Suggest three writers that an aspiring short-story writer must read.

I’d probably recommend they read something that is in the same vein as the genre/style they are writing in, and then, the exact opposite, something that they would never consider writing, just to compare and contrast different styles and consider all the options that are available.

My own personal three favourite short story collections are The First Person and    Other Stories by Ali Smith; No One Belongs Here More Than You by Miranda July and The Rental Heart and Other Fairytales by Kirsty Logan.

Tell us about one creative writing exercise that has helped you the most as a writer.

The one that helps me the most is freewriting because it’s just raw and you don’t get a chance to self-edit. It’s basically writing down the first things that come into your head and letting your thoughts spiral, it often takes you somewhere you wouldn’t automatically go. It can even get a bit weird sometimes, in an out-of-body type of way, like it’s not really you who’s in charge of the pen/keyboard…or maybe that’s just me! Most of it will probably be unusable, but it’s very freeing and there might just be that one amazing line hidden in there somewhere.

If you were asked to give three tips to an aspiring author, as far as the structure and voice of writing is concerned, what would they be?

A tutor of mine would always say ‘find the uniqueness within your writing’. I think this is particularly applicable to the voice of a character, or a story. At first it could sound like obvious advice, but it requires you to be really honest and ask yourself if you are creating something that is unique rather than a pastiche of someone else you admire, or even something that you’ve written before.

I’m not a fan of formal structural advice, as I think it can halt creativity.

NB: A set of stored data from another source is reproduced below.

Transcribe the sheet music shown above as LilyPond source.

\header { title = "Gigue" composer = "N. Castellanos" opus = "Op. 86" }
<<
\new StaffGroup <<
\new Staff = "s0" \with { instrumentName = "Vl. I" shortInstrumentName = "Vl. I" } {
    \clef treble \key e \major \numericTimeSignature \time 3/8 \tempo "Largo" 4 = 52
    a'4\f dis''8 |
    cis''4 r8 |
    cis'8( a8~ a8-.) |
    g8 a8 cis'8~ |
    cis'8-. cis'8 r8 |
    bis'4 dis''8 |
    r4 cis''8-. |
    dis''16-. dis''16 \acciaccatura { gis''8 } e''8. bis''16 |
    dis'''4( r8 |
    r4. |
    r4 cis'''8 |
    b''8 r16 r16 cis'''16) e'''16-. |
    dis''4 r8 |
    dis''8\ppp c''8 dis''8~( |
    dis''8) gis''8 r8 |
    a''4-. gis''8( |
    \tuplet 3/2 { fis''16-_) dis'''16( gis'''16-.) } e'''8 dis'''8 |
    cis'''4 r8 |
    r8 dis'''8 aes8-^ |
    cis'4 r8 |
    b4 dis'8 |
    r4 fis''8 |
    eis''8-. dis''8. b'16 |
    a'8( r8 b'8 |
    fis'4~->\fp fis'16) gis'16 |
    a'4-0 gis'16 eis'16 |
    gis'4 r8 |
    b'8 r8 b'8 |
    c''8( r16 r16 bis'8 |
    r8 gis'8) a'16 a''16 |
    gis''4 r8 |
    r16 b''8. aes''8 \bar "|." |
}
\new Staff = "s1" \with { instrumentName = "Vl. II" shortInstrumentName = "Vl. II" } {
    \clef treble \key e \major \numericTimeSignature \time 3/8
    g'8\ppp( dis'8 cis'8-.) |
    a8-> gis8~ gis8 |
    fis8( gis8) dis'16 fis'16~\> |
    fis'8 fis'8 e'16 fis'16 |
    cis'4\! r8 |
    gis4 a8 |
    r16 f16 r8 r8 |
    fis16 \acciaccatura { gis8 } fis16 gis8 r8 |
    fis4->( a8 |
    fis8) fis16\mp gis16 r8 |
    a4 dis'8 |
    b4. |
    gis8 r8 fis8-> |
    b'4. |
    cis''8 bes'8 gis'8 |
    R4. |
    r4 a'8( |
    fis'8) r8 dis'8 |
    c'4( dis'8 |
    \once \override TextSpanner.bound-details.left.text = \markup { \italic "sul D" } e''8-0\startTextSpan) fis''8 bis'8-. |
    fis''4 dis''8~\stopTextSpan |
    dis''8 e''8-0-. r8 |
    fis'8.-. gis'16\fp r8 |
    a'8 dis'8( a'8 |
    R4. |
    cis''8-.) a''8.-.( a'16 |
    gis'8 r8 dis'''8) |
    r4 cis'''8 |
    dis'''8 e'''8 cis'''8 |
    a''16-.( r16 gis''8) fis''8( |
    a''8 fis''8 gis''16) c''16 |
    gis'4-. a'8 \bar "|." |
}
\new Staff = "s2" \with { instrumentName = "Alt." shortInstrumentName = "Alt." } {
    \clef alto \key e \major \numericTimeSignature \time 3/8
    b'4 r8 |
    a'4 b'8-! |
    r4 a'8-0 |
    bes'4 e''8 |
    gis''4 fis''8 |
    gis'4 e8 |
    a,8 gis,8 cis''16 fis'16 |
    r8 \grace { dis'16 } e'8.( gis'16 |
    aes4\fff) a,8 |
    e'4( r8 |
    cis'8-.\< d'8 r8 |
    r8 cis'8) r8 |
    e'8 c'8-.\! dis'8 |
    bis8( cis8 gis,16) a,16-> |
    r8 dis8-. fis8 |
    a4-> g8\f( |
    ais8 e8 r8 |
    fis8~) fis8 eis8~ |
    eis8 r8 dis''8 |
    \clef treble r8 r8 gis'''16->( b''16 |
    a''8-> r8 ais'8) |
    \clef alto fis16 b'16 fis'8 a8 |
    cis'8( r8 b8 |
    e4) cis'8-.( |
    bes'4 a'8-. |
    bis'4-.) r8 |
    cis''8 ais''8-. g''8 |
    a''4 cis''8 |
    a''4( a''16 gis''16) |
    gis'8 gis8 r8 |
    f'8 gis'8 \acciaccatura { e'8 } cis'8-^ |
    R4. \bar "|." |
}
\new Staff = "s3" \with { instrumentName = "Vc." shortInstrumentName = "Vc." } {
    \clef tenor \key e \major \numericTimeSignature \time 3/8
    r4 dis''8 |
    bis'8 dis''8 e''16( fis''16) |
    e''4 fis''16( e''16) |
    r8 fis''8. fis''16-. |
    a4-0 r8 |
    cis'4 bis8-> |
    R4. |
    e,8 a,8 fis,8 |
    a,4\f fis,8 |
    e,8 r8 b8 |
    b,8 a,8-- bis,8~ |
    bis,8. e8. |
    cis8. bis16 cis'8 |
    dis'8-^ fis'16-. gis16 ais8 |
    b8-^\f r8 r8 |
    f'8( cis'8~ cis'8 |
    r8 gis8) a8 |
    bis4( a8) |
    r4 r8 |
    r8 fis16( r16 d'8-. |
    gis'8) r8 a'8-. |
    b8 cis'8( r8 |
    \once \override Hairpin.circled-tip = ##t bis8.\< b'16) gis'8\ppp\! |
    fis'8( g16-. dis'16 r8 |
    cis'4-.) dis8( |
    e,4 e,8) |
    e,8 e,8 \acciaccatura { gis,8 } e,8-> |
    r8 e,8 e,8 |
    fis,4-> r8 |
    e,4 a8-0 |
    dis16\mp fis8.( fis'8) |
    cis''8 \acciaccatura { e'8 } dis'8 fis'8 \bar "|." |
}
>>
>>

I’d prefer a really messy, unstructured first draft that can be edited later, rather than trying to keep to a pre-destined structure that might stifle creativity. Having said that, structurally, I often find that new writers tend to get muddled with where exactly in a story they have said something. For example, certain knowledge might be assumed at the beginning of a story without them actually writing it on the page. In contrast, sometimes too much information is given at the wrong times and it can slow a story down. Try not to get too expositional and bogged down with details that aren’t needed. And remember that dialogue can often be a great way of picking up the pace of a piece if you feel things are getting a bit static.